C'est avec une scène poignante que s'ouvre American Sniper. L'Irak, un village quasi desert, sur un toit un sniper veille, ange gardien des marines patrouillant au sol. A travers le prisme de la lunette nous observons la scène, aux aguets. Un coup de téléphone passé sur un toit, une rue quasi déserte où les marines progressent surement. Tout à coup une femme et un enfant sortent d'une maison, le sniper veille toujours,réglant sa lunette, la menace pouvant provenir de n'importe où. Et là point le dilemme. La femme remet une grenade à l'enfant chargé de tirer sur les soldats américains. Le sniper vise, retient son souffle, transpire devant ce terrible choix. Flashback. Le choix de couper cette scène et son intensité est très ingénieux, Clint Eastwood nous permet alors de nous attacher à ce personnage qui ne nous avait pas encore été introduit. Texan fier de son pays Chris Kyle devint suite aux multiples menaces contre l'Amérique (notamment le 11 septembre) un véritable patriote fier de servir son pays, laissant femme et enfants (en devenir) pour aller risquer sa vie en Irak.
Au delà de l'apparent patriotisme planant sur l'ensemble du film, Clint Eastwood évoquera également le difficile retour à la maison des soldats, éprouvés ils demeurent en décalage avec le monde civil, l'ombre de la guerre planant sur leur quotidien.
Si Bradley Cooper est impressionnant (physiquement) et covaincant dans son rôle de sniper patriote, le film n'apporte en soit pas grand chose au genre, demeurant classique, sans véritable prise de position de la part du réalisateur.
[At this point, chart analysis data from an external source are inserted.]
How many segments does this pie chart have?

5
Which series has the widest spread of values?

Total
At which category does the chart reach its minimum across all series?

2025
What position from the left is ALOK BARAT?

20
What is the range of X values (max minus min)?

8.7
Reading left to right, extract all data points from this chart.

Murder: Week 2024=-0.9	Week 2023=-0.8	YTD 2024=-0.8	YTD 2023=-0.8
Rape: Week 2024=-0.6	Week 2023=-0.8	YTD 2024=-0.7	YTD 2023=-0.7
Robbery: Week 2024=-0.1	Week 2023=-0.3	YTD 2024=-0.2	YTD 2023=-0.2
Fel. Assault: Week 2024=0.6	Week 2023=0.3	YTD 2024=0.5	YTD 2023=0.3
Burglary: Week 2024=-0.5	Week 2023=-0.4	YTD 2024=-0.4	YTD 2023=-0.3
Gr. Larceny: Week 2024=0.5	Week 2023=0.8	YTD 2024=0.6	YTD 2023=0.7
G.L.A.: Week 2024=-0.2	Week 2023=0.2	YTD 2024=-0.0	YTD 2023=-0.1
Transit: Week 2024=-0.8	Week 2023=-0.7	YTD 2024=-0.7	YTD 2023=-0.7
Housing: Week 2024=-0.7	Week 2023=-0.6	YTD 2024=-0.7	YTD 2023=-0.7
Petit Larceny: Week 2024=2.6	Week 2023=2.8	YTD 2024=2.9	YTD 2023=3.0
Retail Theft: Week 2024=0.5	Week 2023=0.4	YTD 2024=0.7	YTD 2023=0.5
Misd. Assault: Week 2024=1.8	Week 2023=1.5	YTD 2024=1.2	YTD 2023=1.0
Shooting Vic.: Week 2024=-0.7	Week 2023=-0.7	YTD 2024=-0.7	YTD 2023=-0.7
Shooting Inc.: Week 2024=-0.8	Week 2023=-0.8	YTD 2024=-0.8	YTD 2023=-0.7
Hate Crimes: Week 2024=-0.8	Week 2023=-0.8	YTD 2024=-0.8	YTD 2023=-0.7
Les scènes sur le terrain sont cependant impeccablement réalisées, avec une mention spéciale pour la scène d'évacuation lors de la tempête de sable, un moment sensoriel pour le spectateur. Au delà de la maîtrise de l'ouvrage, le propos ne semble pas assez nuancé, notamment lors du parallèle avec le sniper rival qui n'est que très rapidement humanisé (court plan où l'on voit qu'il a une femme et un nourrisson); un point de vue souvent unilatéral qui favorise la vision irréprochable d'une Amérique tentant de recouvrer son honneur. On dénombre également quelques longueurs lors des allers retours à la maison, qui perdent en efficacité à la longue, le décalage entre le soldat et le civil étant rapidement intégré par le public.
Un film divertissant et qui semble plus être une adaptation classique qu'un film engagé, les opinions restent relativement lisses, surement un choix du réalisateur, auquel je ne me rallie pas vraiment.